Alienation and the Body
In Notes from Underground, the narrator deliberately withdraws from social contact. He describes himself as “a mouse” who nevertheless refuses to retreat entirely, choosing instead to analyse his grievances in exhaustive detail. This self-imposed isolation is intellectual and volitional; he rejects the rational utopianism of his contemporaries precisely because he wishes to preserve his spiteful individuality. By contrast, Gregor Samsa’s alienation begins with an involuntary physical change. His transformation into an insect renders communication impossible and reduces him to a burdensome presence within the family home. Whereas the Underground Man theorises his marginality, Gregor suffers it through concrete bodily incapacity and eventual neglect. The two texts therefore present contrasting mechanisms of exclusion: one psychological and self-willed, the other material and imposed.

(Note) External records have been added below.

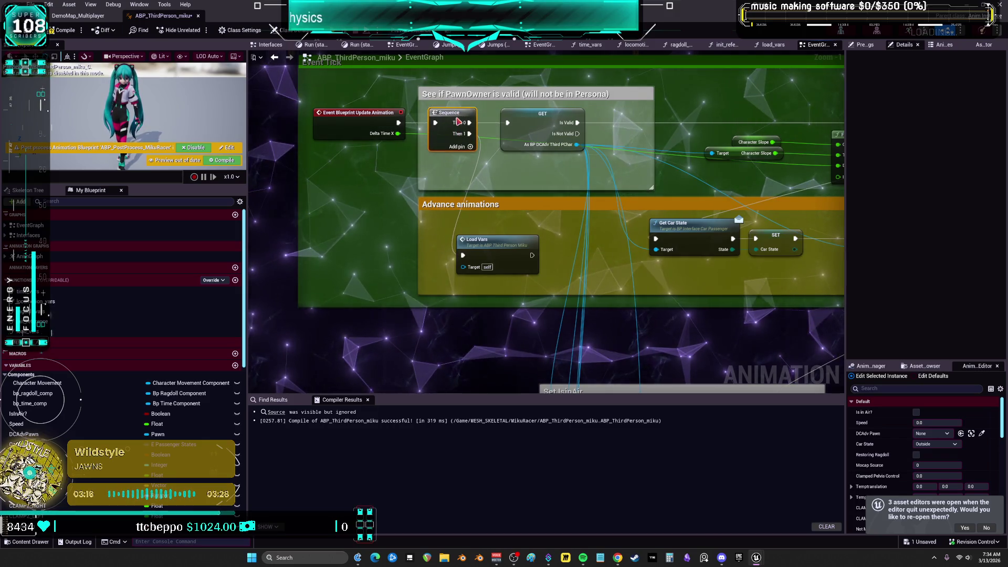
pyautogui.moveTo(515, 269)
pyautogui.mouseDown()
pyautogui.moveTo(519, 252)
pyautogui.moveTo(511, 319)
pyautogui.mouseUp()
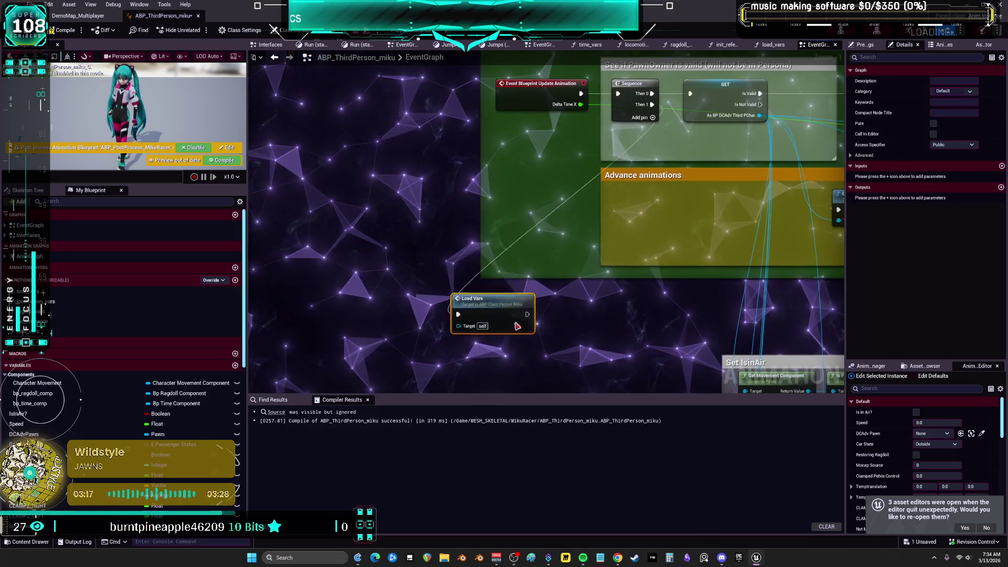
# Wrap Load Vars in a 'Ragdoll stuff' comment and recompile the animation blueprint
pyautogui.write('c')
pyautogui.write('Ragdoll stu')
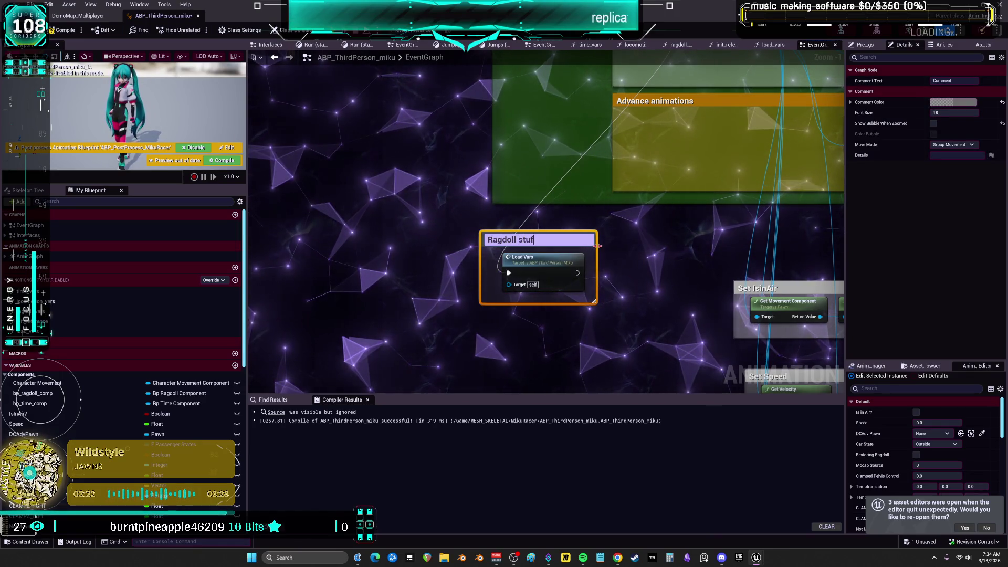
pyautogui.write('f')
pyautogui.press('Return')
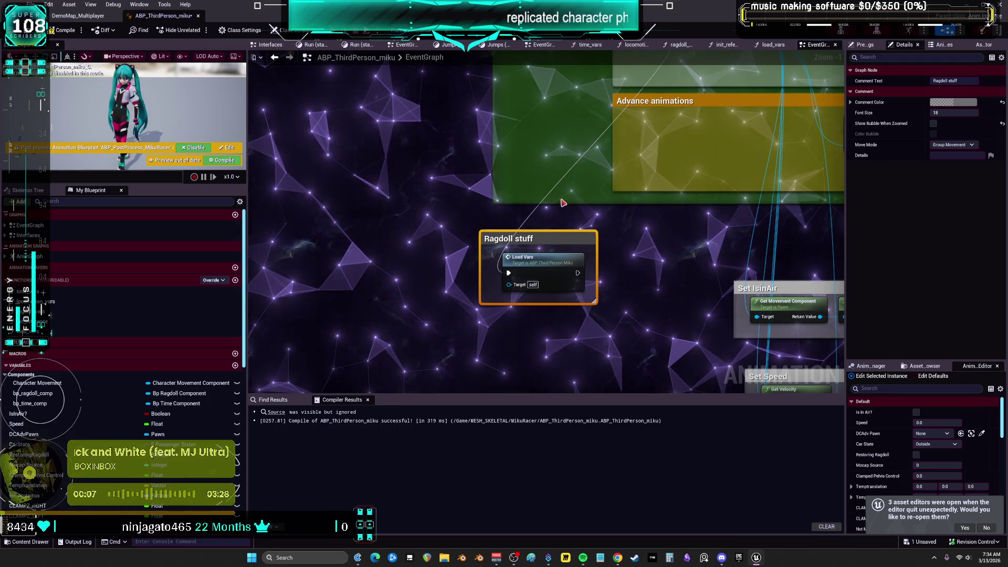
pyautogui.click(66, 30)
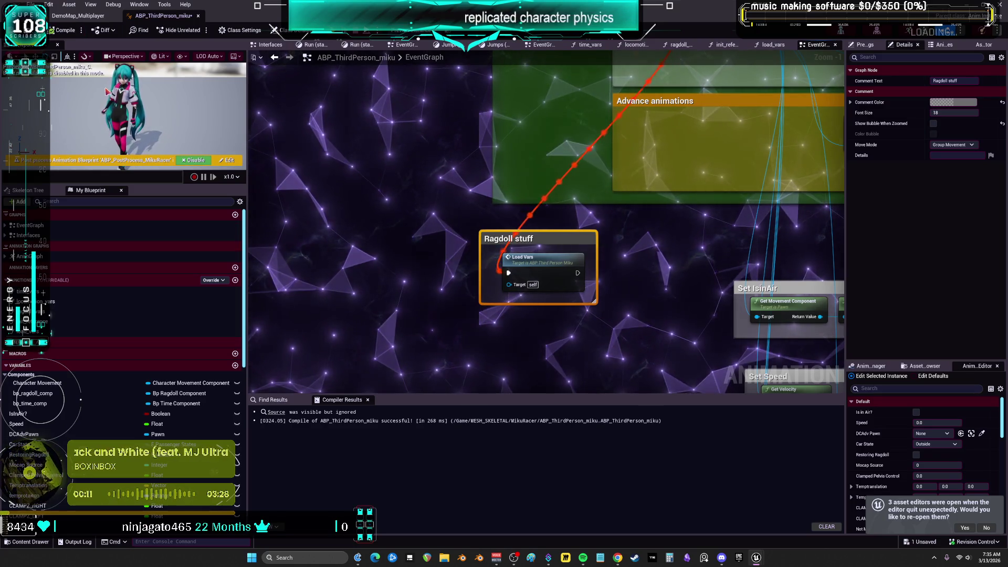
# Inspect the IsInAir and Speed setter nodes, then view the locomotion_vars function graph
pyautogui.scroll(1, 692, 186)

Narrative Voice and Self-Consciousness
Dostoevsky’s first-person monologue is highly rhetorical. The narrator repeatedly anticipates his readers’ objections, interrupts himself and qualifies every statement, thereby dramatising an internal conflict between confession and self-justification. This technique produces an impression of perpetual instability; the reader is never permitted to settle on a single, reliable account of events. Kafka, writing several decades later, adopts a more detached third-person perspective that nevertheless remains focalised through Gregor. The narrator reports Gregor’s thoughts in a calm, almost bureaucratic tone, even as the events described become increasingly grotesque. The resulting irony underscores Gregor’s inability to grasp the full extent of his degradation. Where Dostoevsky’s prose enacts the Underground Man’s restless self-scrutiny, Kafka’s style highlights the gap between external reality and the protagonist’s limited consciousness.
Responses to Social Norms
Both protagonists stand outside prevailing social expectations, yet they respond differently. The Underground Man rails against the “crystal palace” of rational determinism, asserting his right to act against his own interest simply to demonstrate free will. His rebellion, however, remains purely verbal and ultimately self-defeating. Gregor, once transformed, attempts to maintain his role as provider for as long as possible; only gradually does he recognise that his family regards him as an encumbrance. His eventual death brings relief rather than triumph. Thus Dostoevsky emphasises ideological resistance, while Kafka depicts the quiet extinguishing of an individual who can no longer fulfil a functional social position. These portrayals reflect distinct historical moments: Dostoevsky writing amid debates over Russian radicalism, and Kafka confronting the impersonal structures of early twentieth-century bureaucracy.
In conclusion, the comparison reveals complementary yet distinct treatments of estrangement. Dostoevsky grants his narrator an active, if futile, voice of protest, whereas Kafka renders Gregor largely silent and acted upon. Together the texts illustrate how literary form can register changing perceptions of individual agency. Although separated by half a century and differing national contexts, both works continue to invite readers to consider the costs of social non-conformity.
References
- Dostoevsky, F.M. (1864) *Notes from Underground*. Translated by R. Pevear and L. Volokhonsky (2004). London: Vintage.
- Kafka, F. (1915) *The Metamorphosis*. Translated by S. Corngold (1972). New York: Bantam.